Following the hearing, on 28 June 2013, the Applicant’s migration agent filed further written submissions. The further written submissions relevantly stated, in part, that:-
“I have obtained further instruction from my client and he has asked me to present additional information to the Tribunal. I have informed him that it may become necessary for the Tribunal to interview him again. My client has informed me that on 24 June 2013 a politician by the name of “Santha” came to his family’s home and has been threatening them to pay a further four lac which is money that is owed for his journey to Australia. The politician told his family that (in reference to the client), “He will come back and I will take care of him.” My client had never met the politician before but is aware that politicians are often involved in people smuggling.
I ask that you take this issue in to (sic) account as an additional claim under Complementary Protection. My client fears that he will be killed by smugglers/ politicians who support them if he is returned to Sri Lanka. He fears that the government of Sri Lanka will not protect him because the people who threaten him are connected to the government.”
I find this was the first time the Applicant had made this specific claim. As stated by the migration agent, this is additional information and a claim additional to those already placed before the Tribunal. Did the Tribunal deal with this claim? I find, for the reasons set out herein, it did do so.
On 2 July 2013, the Applicant's migration agent forwarded a letter from Kathirkamappilai Magalingam dated 28 June 2013 in which the writer claimed the kidnappers came to his home to kidnap him and the Applicant. I note the Tribunal found that this claim was not one made by the Applicant himself, and was not true. The letter also claimed the Applicant faced a “lot of difficulties by Sri Lankan Army”, a claim the Applicant also made during the Tribunal hearing. During the hearing, the Applicant claimed that around 10 April 2012 an Army person came to the camp where his family was living, and asked for the Applicant to report to the Army camp.
Tribunal Hearing
The Tribunal did not regard the Applicant “to be a generally credible witness”. The Tribunal said:-
“He has made additional late claims that I find are not true.”[1]
[1] Refugee Review Tribunal Decision Record dated 30 July 2013 at [20].
The Tribunal was prepared to accept that in 2008 the Applicant's uncle was taken at gunpoint, and that the Applicant witnessed this and reported the abduction to the police. The Tribunal considered the abduction was ‘more likely to have been criminal activity’ than there being a genuine political connection or motivation for what happened. The Tribunal did not accept there was any ongoing risk to the Applicant as a consequence of what happened to his uncle in October 2008. Nor did the Tribunal accept the Applicant is at risk of harm from the Sri Lankan CID or other authorities of the government of Sri Lanka, because of the incident involving his uncle in October 2008 or otherwise. The Tribunal rejected the Applicant's claim that he was at risk of harm from unknown people whom he witnessed kidnapping his uncle. The Tribunal noted, and put to the Applicant, that he had been at liberty to leave and re-enter Sri Lanka several times in a regular manner since 2008, and that he had never come to the attention of the Sri Lankan authorities.
----------------
TASK LIST >>
[a] Answer each question from the excerpt on the Applicant's protection claims, one per line:
(i) On what date did the politician named "Santha" come to the family's home?
(ii) What further sum was the family threatened to pay?
(iii) In what month and year was the Applicant's uncle taken at gunpoint?
[b] Quote the excerpt on the Applicant's protection claims, starting at "On 2 July 2013, the" and ending at "the Army camp.".
The data that comes next has no connection to the excerpt on the Applicant's protection claims.
----------------
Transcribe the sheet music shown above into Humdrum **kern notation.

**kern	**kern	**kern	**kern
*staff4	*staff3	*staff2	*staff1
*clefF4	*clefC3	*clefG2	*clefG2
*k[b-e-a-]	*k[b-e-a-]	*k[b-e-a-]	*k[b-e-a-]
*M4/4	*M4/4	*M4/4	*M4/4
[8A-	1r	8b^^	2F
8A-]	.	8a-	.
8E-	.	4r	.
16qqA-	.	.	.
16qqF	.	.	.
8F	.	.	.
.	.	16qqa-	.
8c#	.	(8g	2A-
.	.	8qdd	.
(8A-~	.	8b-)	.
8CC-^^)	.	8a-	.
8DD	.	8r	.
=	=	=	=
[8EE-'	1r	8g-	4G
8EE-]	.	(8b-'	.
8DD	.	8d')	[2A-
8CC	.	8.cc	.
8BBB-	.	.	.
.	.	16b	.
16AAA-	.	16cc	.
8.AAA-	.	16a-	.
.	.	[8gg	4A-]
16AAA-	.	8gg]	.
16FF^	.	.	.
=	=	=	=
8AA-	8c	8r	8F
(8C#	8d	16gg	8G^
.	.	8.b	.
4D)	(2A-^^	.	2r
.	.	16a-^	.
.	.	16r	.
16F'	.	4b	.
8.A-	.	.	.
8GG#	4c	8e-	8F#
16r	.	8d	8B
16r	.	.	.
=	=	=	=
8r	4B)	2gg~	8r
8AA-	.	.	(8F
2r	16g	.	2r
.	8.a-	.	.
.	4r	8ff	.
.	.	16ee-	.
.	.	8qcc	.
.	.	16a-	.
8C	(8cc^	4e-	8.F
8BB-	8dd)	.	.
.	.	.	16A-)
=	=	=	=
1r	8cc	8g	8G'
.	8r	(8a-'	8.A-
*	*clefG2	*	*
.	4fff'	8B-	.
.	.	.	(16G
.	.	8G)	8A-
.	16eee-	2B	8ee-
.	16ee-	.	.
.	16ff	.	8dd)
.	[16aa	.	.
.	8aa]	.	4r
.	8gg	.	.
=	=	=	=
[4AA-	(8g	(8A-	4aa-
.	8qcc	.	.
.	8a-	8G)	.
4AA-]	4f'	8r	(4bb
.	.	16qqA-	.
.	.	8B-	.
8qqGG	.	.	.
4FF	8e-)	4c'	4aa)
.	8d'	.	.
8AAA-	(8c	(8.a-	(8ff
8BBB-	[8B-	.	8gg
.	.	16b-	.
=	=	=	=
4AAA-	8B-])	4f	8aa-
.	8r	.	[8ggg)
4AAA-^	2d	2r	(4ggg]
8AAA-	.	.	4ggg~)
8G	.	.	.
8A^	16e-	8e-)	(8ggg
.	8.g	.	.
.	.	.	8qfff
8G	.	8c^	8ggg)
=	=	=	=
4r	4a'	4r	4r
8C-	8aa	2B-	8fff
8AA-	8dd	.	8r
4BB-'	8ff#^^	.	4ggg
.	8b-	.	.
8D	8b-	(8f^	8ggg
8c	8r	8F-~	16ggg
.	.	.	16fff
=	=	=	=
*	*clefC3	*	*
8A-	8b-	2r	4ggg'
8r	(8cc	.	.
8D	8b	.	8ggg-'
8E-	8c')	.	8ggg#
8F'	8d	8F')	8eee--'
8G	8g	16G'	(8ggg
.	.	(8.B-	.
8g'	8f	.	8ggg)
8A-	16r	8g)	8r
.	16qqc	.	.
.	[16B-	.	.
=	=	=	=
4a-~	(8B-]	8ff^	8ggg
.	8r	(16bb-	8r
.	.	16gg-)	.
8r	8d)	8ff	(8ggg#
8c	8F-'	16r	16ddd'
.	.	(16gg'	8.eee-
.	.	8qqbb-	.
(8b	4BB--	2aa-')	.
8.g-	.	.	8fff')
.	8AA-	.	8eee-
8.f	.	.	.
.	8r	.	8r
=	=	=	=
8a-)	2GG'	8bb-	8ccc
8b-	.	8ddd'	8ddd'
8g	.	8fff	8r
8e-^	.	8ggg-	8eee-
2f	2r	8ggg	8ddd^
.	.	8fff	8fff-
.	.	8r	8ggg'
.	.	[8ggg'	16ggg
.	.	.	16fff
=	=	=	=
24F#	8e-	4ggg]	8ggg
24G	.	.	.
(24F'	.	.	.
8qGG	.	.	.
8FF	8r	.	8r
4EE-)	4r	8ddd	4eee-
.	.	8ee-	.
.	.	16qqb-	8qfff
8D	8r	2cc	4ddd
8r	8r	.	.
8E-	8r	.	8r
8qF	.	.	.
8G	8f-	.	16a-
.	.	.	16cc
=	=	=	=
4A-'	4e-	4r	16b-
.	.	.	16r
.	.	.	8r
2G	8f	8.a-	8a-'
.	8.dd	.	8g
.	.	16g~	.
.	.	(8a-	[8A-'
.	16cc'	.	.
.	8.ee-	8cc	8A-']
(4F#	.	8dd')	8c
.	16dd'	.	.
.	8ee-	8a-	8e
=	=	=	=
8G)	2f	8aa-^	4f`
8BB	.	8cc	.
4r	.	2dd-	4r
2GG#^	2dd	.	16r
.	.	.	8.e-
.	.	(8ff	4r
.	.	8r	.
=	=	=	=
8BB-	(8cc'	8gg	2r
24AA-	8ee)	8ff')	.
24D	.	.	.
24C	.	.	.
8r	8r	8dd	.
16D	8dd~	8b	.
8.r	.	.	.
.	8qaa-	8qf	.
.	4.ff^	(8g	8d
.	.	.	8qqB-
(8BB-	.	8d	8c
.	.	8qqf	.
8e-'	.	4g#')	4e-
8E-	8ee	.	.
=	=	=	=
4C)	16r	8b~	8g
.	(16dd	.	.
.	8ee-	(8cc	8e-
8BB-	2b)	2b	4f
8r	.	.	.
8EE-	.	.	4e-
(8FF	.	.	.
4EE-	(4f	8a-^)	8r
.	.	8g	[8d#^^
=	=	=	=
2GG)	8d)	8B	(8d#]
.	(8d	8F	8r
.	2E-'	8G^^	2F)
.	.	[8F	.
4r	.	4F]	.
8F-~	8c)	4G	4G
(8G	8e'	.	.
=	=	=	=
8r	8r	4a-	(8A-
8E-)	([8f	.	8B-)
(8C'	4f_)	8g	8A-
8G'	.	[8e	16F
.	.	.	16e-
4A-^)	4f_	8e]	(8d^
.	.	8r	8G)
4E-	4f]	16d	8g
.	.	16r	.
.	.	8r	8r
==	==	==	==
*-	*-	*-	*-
----------------
ANSWERS FOR THIS EXERCISE >>
[a]
(i) 24 June 2013
(ii) Four lac
(iii) October 2008

[b]
On 2 July 2013, the Applicant's migration agent forwarded a letter from Kathirkamappilai Magalingam dated 28 June 2013 in which the writer claimed the kidnappers came to his home to kidnap him and the Applicant. I note the Tribunal found that this claim was not one made by the Applicant himself, and was not true. The letter also claimed the Applicant faced a “lot of difficulties by Sri Lankan Army”, a claim the Applicant also made during the Tribunal hearing. During the hearing, the Applicant claimed that around 10 April 2012 an Army person came to the camp where his family was living, and asked for the Applicant to report to the Army camp.